Whereas Maraniss’ book sees through the myth of Lombardi to give us a flesh and blood person, the play translates the overheated hero-worship of NFL Films to the stage. What makes this approach particularly dispiriting is that there is a long tradition of Broadway plays asking tough questions about the values and mythology of professional sports. In Arthur Miller’s Death of a Salesman, Willy Loman takes such pride in his son’s success on the football field that he misses signs of trouble in other parts of his life. August Wilson’s Fences reveals the pain and bitterness of segregation in Major League Baseball. Richard Greenberg’s Take Me Out explored the issue of homosexuality in the locker room.

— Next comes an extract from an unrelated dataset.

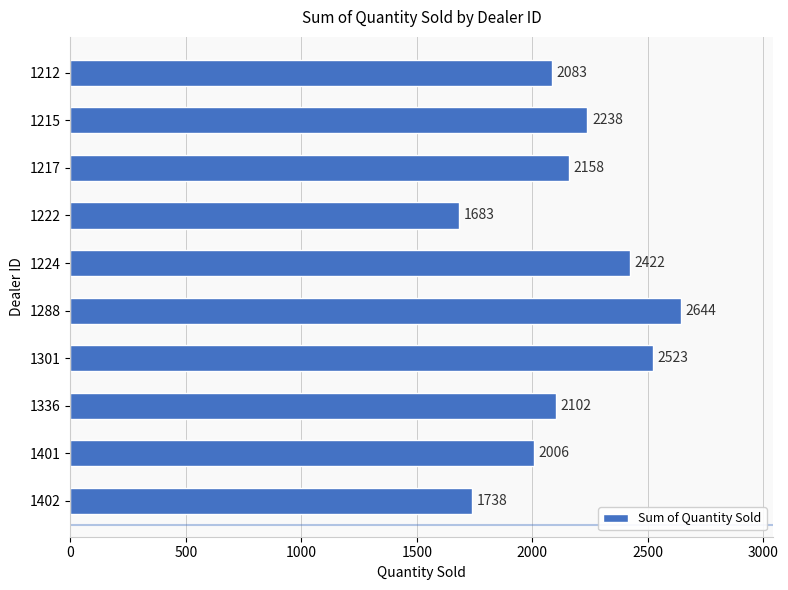

Where is the data nearest to the value 2163?

1217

The most brutal critique of American sports ever staged was in Jason Miller’s 1972 drama That Championship Season, about a 20-year reunion of teammates from a high-school basketball team. When the revival opens on Broadway this Spring (Liev Schreiber is rumored to star), it will offer a fascinating counterpoint to Lombardi. In Miller’s play, the lessons teammates learned from sports did less to help them mature than to paralyze them, turning them into perpetual adolescents. Their teacher, as it happens, is a forceful coach who like Lombardi is a master motivator, a devout Catholic, and a man with a confident philosophy. “You have to hate to win,” he says. “There is no such thing as second place. It is on the playing field that the wars are won.”

The real Lombardi is neither a mythic hero nor an underhanded villain. His drive to win was not as simple as the slogan widely attributed to him suggests: “Winning isn’t everything. It’s the only thing.” He did hate to lose, however, and there’s a dark side to that obsession. It’s hinted at in Lombardi, but barely.

Perhaps we shouldn’t be surprised. Even if executives from the NFL were banned from making any artistic decisions, is it plausible that the artists behind this play would feel comfortable muddying the image of the man whose name is on the Super Bowl trophy? The NFL prefers simple morality tales, and since it has a rooting interest in this production, the game just might be fixed.